As much as it seems like there’s something novel about Trump using Twitter to bypass the press, Holzer reminds us that direct appeals to the public date back to FDR’s radio broadcasts; besides his Fireside Chats, in 1936, he became the first President to broadcast the State of the Union live. Presidents from Kennedy onwards have effectively used television in their appeals to the public–in fact, Holzer identifies the first modern political commercial as an 8-minute film produced by the Wilson campaign.
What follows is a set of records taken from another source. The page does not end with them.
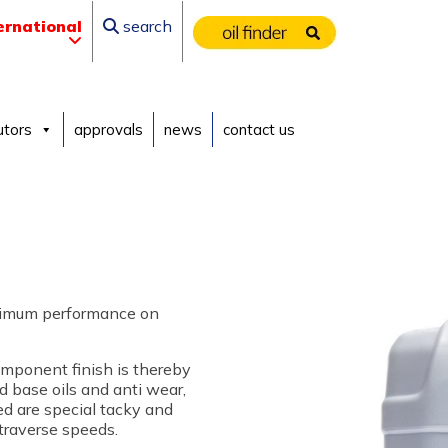
ernational
search
utors
approvals
news
contact us
ptimum performance on
omponent finish is thereby
d base oils and anti wear,
ed are special tacky and
 traverse speeds.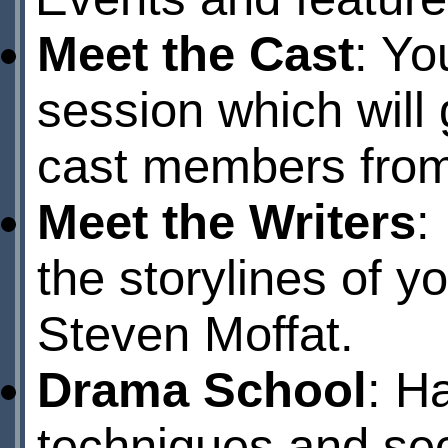
Meet the Cast
: Yo
session which will 
cast members from 
Meet the Writers
:
the storylines of y
Steven Moffat.
Drama School
: H
techniques and secr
The potential issue of this direct-to-public approach, Holzer muses, is that it limits how political opponents can respond and rebut the President, a crucial part of a functioning democracy.

The relationship with television has gone both ways since the beginning. Johnson kept TVs all over the White House, started each day with the Today show and ended with the available late-night current-events shows, and Reagan was known to watch C-SPAN at certain times, so legislators that had a hard time meeting with him in person appealed to him on air. The modern equivalent is hard to miss.
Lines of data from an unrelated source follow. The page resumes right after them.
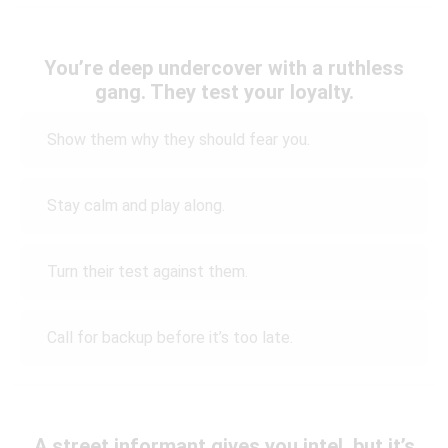
You’re deep undercover with a ruthless
gang. They test your loyalty.
Show them why they should fear you.
Stay calm and play along.
Turn their test against them.
Call for backup before it’s too late.
A street informant gives you intel, but it’s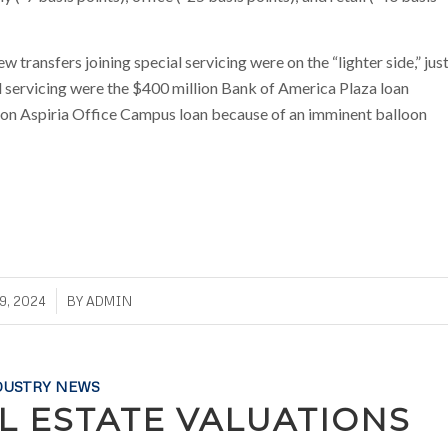
transfers joining special servicing were on the “lighter side,” jus
al servicing were the $400 million Bank of America Plaza loan
ion Aspiria Office Campus loan because of an imminent balloon
9, 2024
BY
ADMIN
DUSTRY NEWS
L ESTATE VALUATIONS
Nixon went beyond bypassing the press and campaigned on its alleged bias against him–and here we see the outlines of the Trump era really begin to take shape. Vice President Spiro Agnew, who theoretically kept Nixon’s hands clean by delivering attacks for him, may not be a household name in the 21st century, but he was produced, as it were, by a young Roger Ailes. Even in the wake of Nixon’s resignation, Holzer quotes a reporter suggesting he “whipped up so much public opinion against the press that I would not have been surprised to have seen a reporter tarred and feathered by Nixon supporters.”

Presidents have fallen prey to new media just as easily as they’ve used it: Saturday Night Live has pilloried Presidents starting with Gerald Ford in its inaugural season, and the Monica Lewinsky story was broken by the Drudge Report. In the morass of the internet, we reach the present moment. Ubiquitous as politicians tweeting may now be, it’s easy to lose track of how pioneering the Obama administration’s use of its website and, eventually, Twitter seemed. Newspapers were reduced to reporting on what citizens could already read online themselves. 
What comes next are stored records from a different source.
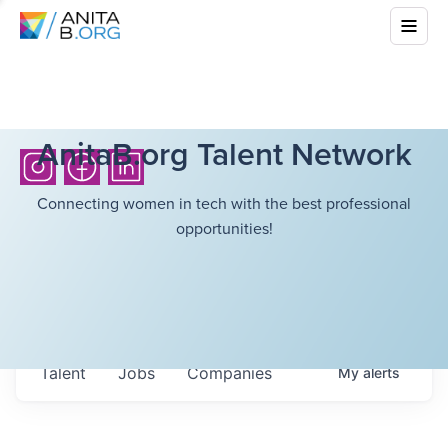
AnitaB.org Talent Network
Connecting women in tech with the best professional
opportunities!
Talent
Jobs
Companies
My
alerts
Finally, we come to this book’s unspoken raison d’être: Donald Trump and the Twitter presidency. Trump, Holzer argues, often portrayed as “unpredictable,” is anything but: as he learned from his mentor Roy Cohn, when he’s attacked, he attacks back harder. A consummate showman who has been both courting and warring with the press for decades, Trump hews to the adage that all publicity is good publicity. No outlier, every President since Washington has considered themselves grossly mistreated by the press; the difference is rather than writing a diary or private letter, Trump is doing his complaining by Tweet.

However, the damage caused by Trump’s attacks can’t be minimalized. “The Trump era may usher in a permanent upheaval in which Americans never again agree on basic information or trust in traditional sources of news.” And Holzer reminds us, for all their problems with the press, other presidents didn’t try to incite their rally-goers to violence against its members. Trump may be following a long tradition of acrimonious Presidential/press relations, but he’s elevated it to a dangerous new level. 

Frustratingly, this book on the “first draft of history” suffered from some jarring drafting errors itself. We first meet John C. Calhoun “of Georgia,” although he is later correctly returned to South Carolina. Kellyanne Conway’s husband is named as Michael rather than George. Barack Obama announces his candidacy for “U.S. Senator” in February 2007. In the chapter on Obama, Obama is said to have held 11 press conferences in his first year to Bill Clinton’s dozen in the same period; in the chapter on Trump, these numbers inexplicably change to seven and eleven, respectively. 

The Presidents vs. the Press is designed to retread historical ground; whether it offers any new insights depends on how well-versed in Presidential history the reader is. Regardless, it serves as an important and timely reminder that indeed, at least in some form, we’ve been here before.